The Google DeepMind team unveiled Genie 2, the second version of a fundamental AI model capable of generating new interactive digital environments, or game worlds, on the fly.
To recap, the original Genie was released in February and could generate 2D virtual worlds from synthesized images. The Genie 2 is capable of doing this in 3D and based on text commands.
The user can describe the desired world, select a suitable rendering and step into a new environment.

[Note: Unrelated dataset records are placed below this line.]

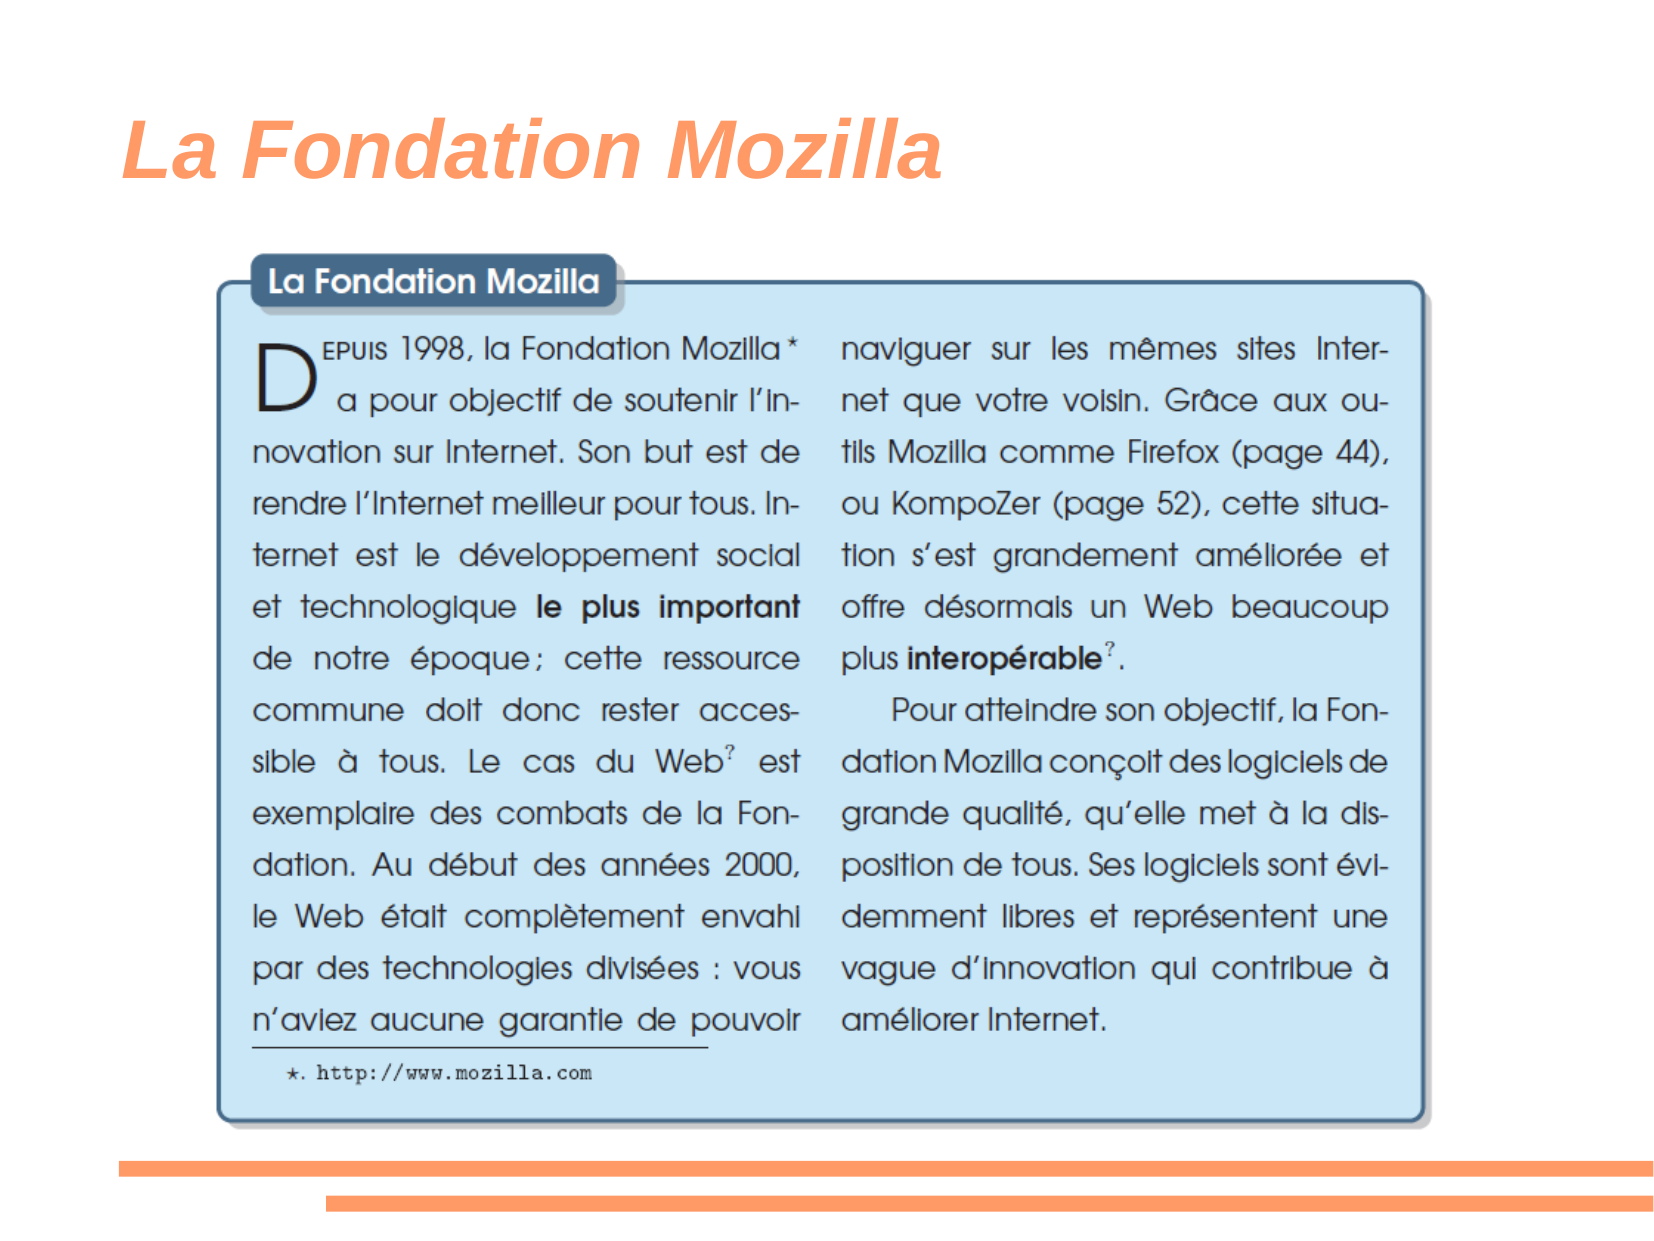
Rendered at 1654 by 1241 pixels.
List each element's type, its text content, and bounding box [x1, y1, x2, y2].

title La Fondation Mozilla [121, 46, 1534, 254]
picture [202, 236, 1447, 1143]
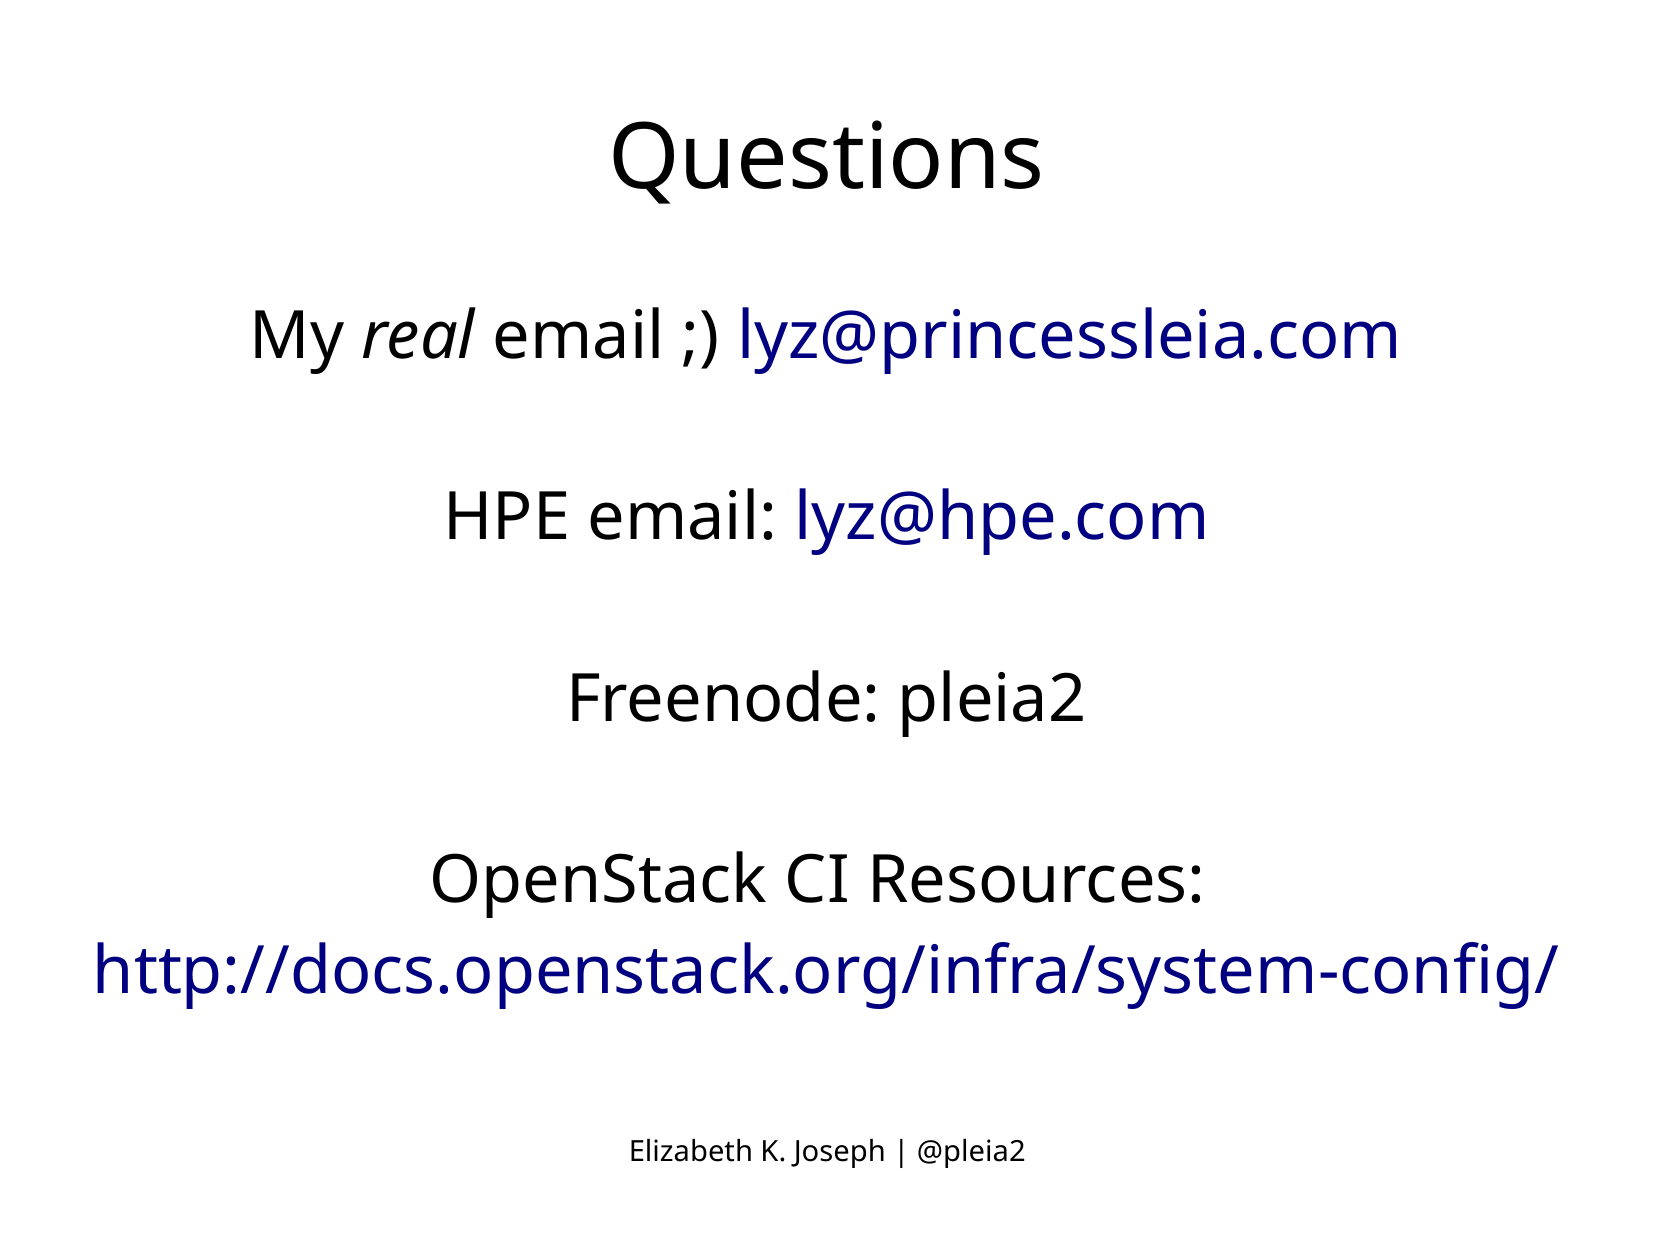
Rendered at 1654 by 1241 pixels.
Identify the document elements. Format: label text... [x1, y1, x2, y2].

subtitle My real email ;) lyz@princessleia.com HPE email: lyz@hpe.com Freenode: pleia2 OpenStack CI Resources: http://docs.openstack.org/infra/system-config/ [82, 290, 1571, 1010]
title Questions [82, 49, 1571, 257]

At each step, a person/agent performs an action (moving a mouse, pressing a key on a keyboard), and Genie 2 simulates its consequences.
According to Google DeepMind, Genie 2 can generate sequential interactive worlds lasting about a minute, although most examples shown (see video below) last 10-20 seconds.

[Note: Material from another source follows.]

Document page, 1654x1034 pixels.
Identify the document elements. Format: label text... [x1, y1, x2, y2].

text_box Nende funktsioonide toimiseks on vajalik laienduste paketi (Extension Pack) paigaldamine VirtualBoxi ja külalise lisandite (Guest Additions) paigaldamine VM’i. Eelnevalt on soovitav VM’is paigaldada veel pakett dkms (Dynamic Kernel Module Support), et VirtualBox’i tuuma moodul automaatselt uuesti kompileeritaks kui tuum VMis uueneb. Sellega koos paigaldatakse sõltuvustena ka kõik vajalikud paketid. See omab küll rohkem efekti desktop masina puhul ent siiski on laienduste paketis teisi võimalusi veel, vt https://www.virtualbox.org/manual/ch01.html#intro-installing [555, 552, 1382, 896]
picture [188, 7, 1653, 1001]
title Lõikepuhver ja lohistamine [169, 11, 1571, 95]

Compared to the first version of Genie 2:
- Can remember elements of the world that are not in the field of view;
- Can create environments with different perspectives (first or third person, isometric camera, and so on);
- Can create complex three-dimensional scenes;
- Can simulate a variety of interactions with objects, such as popping balloons, opening doors, or blowing up explosive barrels with a shot;
- Learned to animate different types of characters;
- Learned to model NPCs and interactions with them;
- Learned to simulate the effects of water, smoke, gravity, lighting, reflections;
- Learned to simulate an interactive environment based on real photographs.
According to Google DeepMind, Genie 2 demonstrates the potential of fundamental models of the world to create a variety of three-dimensional environments and speed up the training/testing of AI agents (like SIMA).
Google DeepMind clarifies that the research is at an early stage and requires significant improvements in the areas of agent capabilities and environment generation, but already sees Genie 2 as a solution to the structural problem of safely training AI agents.